[[ EXCERPTED PASSAGE, beginning ]]

7.2. In an attempt to improve on this, but without detracting from Bob's existing work more than need be, I have attempted to build up a new classification which preserves as many of his type numbers as possible. I have, however, wanted to keep them in approximately descending order of frequency, which has necessitated a few reallocations. In summary:

  1. Types 1-7, 10-12, 15-17 have been approximately preserved.
  2. The original type 8 has been renumbered 18, to render the three wildlife types contiguous.
  3. The original types 9,13,14,18-45 are though to be too specific and have been worked into new types 19-32.

7.3. Development of these types into subtypes could be a separate, but future, phase of the same exercise. However, it is optional; do we want it? I venture to suggest that a simple single-number classification of the type proposed may be adequate enough for both collector and researcher, and that use of a more sophisticated system such as the Neubecker one employed by Robert Thompson for the main 17th century tokens may be (i) too cumbersome and (ii) inappropriate for this less formal series.

[[ EXCERPTED PASSAGE, end ]]

TASK ITEM A ▸
Write out the passage on the type classification from "3. The original" up to and including "less formal series.".

[[ RECORDS FOR THIS EXERCISE, beginning ]]

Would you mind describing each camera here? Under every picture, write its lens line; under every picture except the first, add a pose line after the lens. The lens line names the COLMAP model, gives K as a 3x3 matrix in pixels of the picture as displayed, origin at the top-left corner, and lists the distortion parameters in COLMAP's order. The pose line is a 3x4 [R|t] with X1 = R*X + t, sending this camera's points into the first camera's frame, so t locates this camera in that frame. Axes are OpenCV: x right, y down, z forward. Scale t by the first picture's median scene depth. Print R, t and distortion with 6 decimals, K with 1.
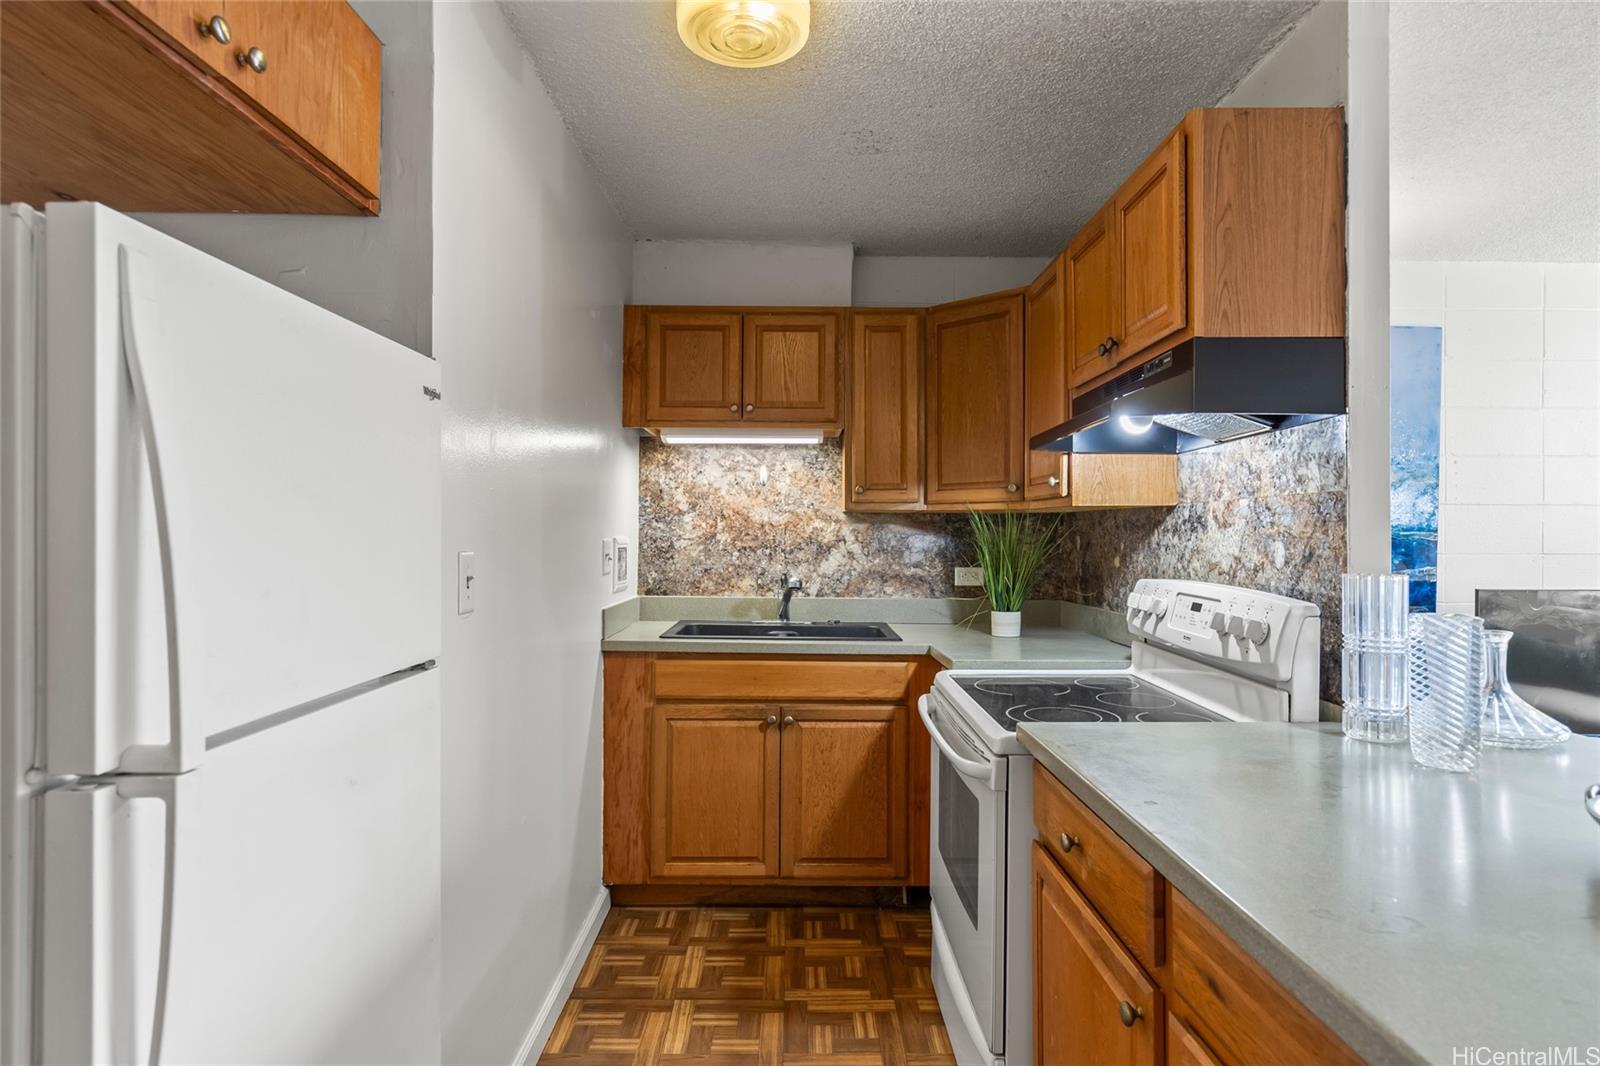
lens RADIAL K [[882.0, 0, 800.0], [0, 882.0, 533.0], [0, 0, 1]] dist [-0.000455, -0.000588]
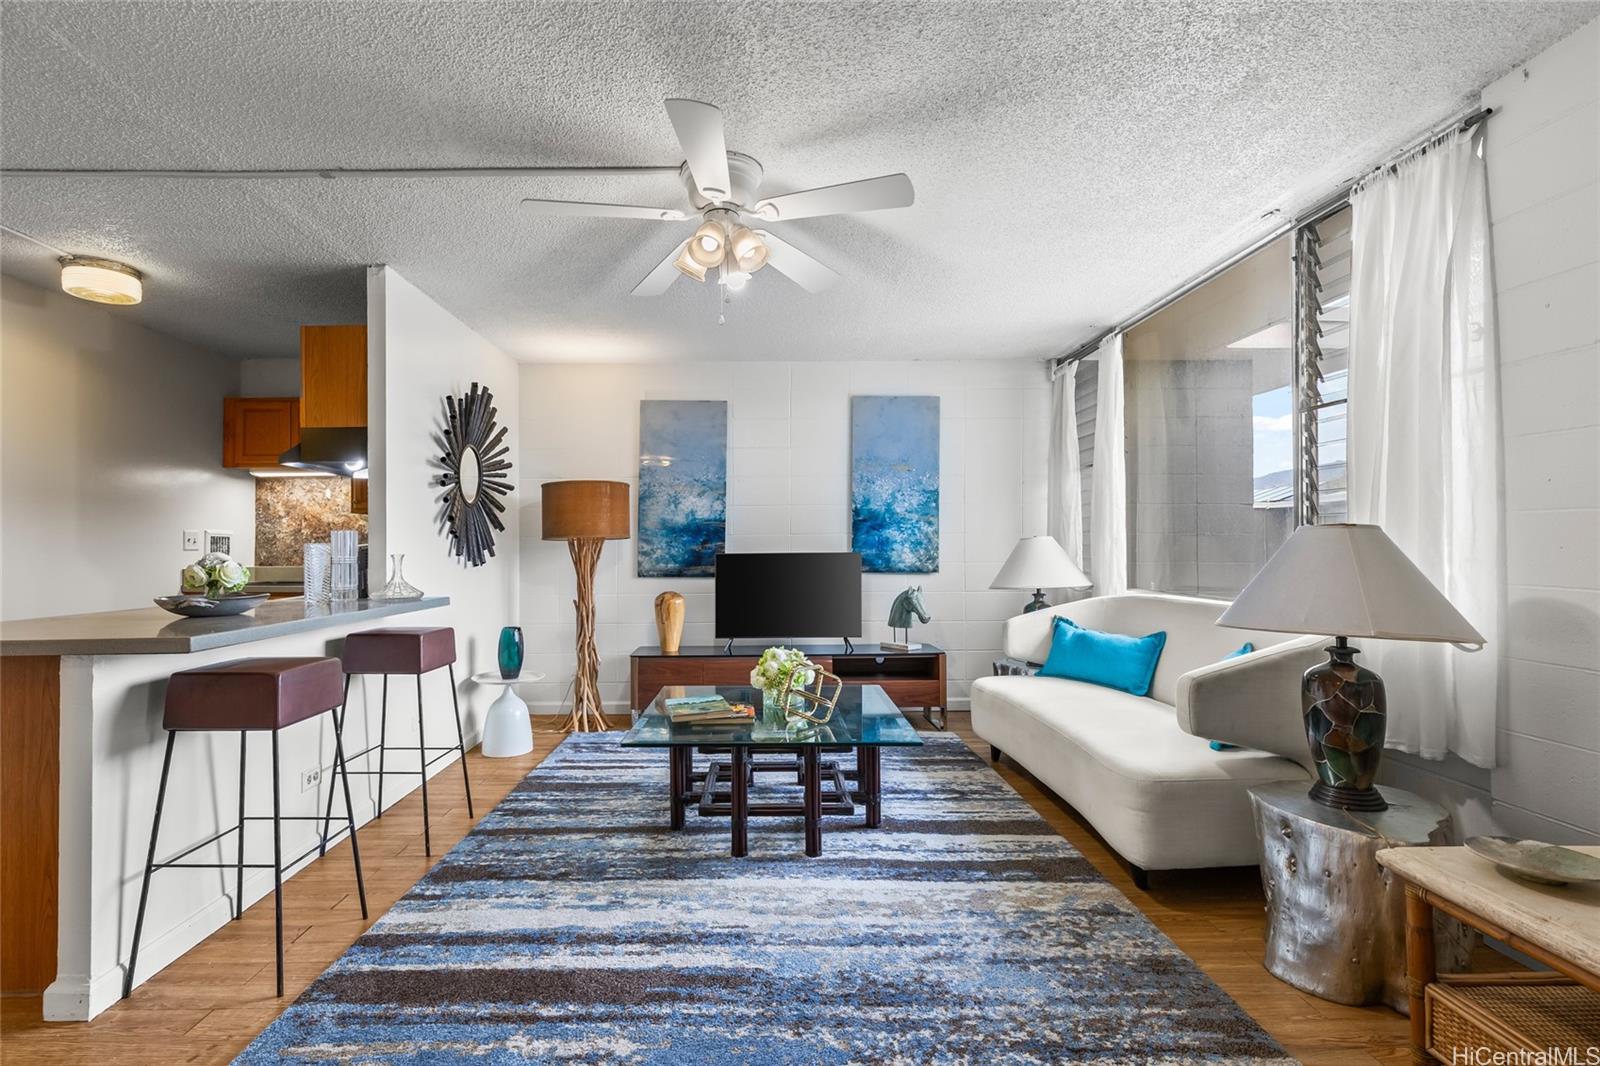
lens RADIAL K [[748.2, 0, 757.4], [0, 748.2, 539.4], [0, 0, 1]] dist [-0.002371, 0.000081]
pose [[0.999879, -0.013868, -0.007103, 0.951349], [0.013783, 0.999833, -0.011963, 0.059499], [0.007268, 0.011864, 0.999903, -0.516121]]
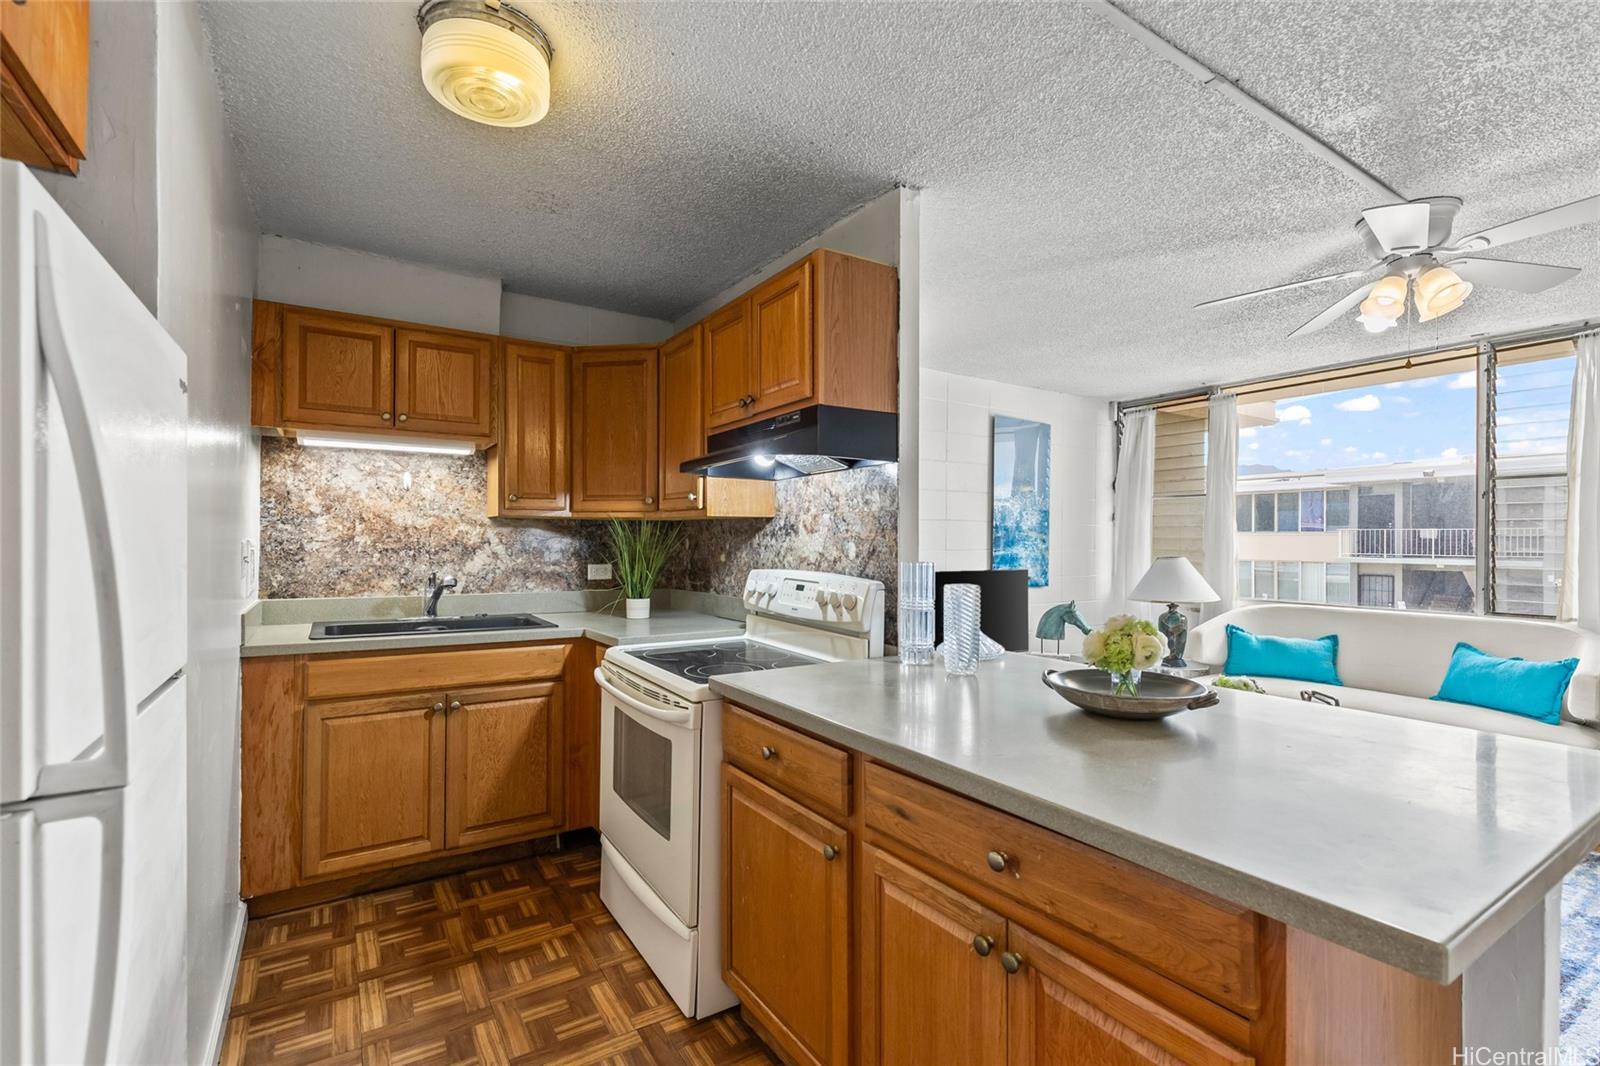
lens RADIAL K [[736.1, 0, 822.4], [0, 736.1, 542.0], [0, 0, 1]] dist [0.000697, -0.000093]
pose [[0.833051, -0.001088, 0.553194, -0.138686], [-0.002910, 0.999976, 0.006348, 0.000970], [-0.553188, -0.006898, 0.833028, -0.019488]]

[[ RECORDS FOR THIS EXERCISE, end ]]

TASK ITEM B ▸
Give again the lines of the records from the start of the records up to and including the line with "dist [-0.002371, 0.000081]", leaving out the pictures.

ANSWER SECTION A ▸
3. The original types 9,13,14,18-45 are though to be too specific and have been worked into new types 19-32.

7.3. Development of these types into subtypes could be a separate, but future, phase of the same exercise. However, it is optional; do we want it? I venture to suggest that a simple single-number classification of the type proposed may be adequate enough for both collector and researcher, and that use of a more sophisticated system such as the Neubecker one employed by Robert Thompson for the main 17th century tokens may be (i) too cumbersome and (ii) inappropriate for this less formal series.

ANSWER SECTION B ▸
Would you mind describing each camera here? Under every picture, write its lens line; under every picture except the first, add a pose line after the lens. The lens line names the COLMAP model, gives K as a 3x3 matrix in pixels of the picture as displayed, origin at the top-left corner, and lists the distortion parameters in COLMAP's order. The pose line is a 3x4 [R|t] with X1 = R*X + t, sending this camera's points into the first camera's frame, so t locates this camera in that frame. Axes are OpenCV: x right, y down, z forward. Scale t by the first picture's median scene depth. Print R, t and distortion with 6 decimals, K with 1.
lens RADIAL K [[882.0, 0, 800.0], [0, 882.0, 533.0], [0, 0, 1]] dist [-0.000455, -0.000588]
lens RADIAL K [[748.2, 0, 757.4], [0, 748.2, 539.4], [0, 0, 1]] dist [-0.002371, 0.000081]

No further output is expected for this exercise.